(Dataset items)
-------------------------

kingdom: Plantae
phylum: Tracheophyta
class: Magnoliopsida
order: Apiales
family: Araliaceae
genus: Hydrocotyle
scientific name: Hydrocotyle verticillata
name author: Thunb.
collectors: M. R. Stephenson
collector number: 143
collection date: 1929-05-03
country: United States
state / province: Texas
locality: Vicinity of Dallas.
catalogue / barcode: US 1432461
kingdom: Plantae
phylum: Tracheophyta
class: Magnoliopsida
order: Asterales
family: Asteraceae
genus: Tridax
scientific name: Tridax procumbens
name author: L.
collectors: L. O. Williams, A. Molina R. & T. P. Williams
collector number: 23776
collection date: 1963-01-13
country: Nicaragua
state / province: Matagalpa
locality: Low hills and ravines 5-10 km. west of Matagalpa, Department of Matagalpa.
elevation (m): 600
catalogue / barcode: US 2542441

-------------------------

What you need to do
Please rewrite the data above with every "locality" changed to "site description" and nothing else altered.

Response
kingdom: Plantae
phylum: Tracheophyta
class: Magnoliopsida
order: Apiales
family: Araliaceae
genus: Hydrocotyle
scientific name: Hydrocotyle verticillata
name author: Thunb.
collectors: M. R. Stephenson
collector number: 143
collection date: 1929-05-03
country: United States
state / province: Texas
site description: Vicinity of Dallas.
catalogue / barcode: US 1432461
kingdom: Plantae
phylum: Tracheophyta
class: Magnoliopsida
order: Asterales
family: Asteraceae
genus: Tridax
scientific name: Tridax procumbens
name author: L.
collectors: L. O. Williams, A. Molina R. & T. P. Williams
collector number: 23776
collection date: 1963-01-13
country: Nicaragua
state / province: Matagalpa
site description: Low hills and ravines 5-10 km. west of Matagalpa, Department of Matagalpa.
elevation (m): 600
catalogue / barcode: US 2542441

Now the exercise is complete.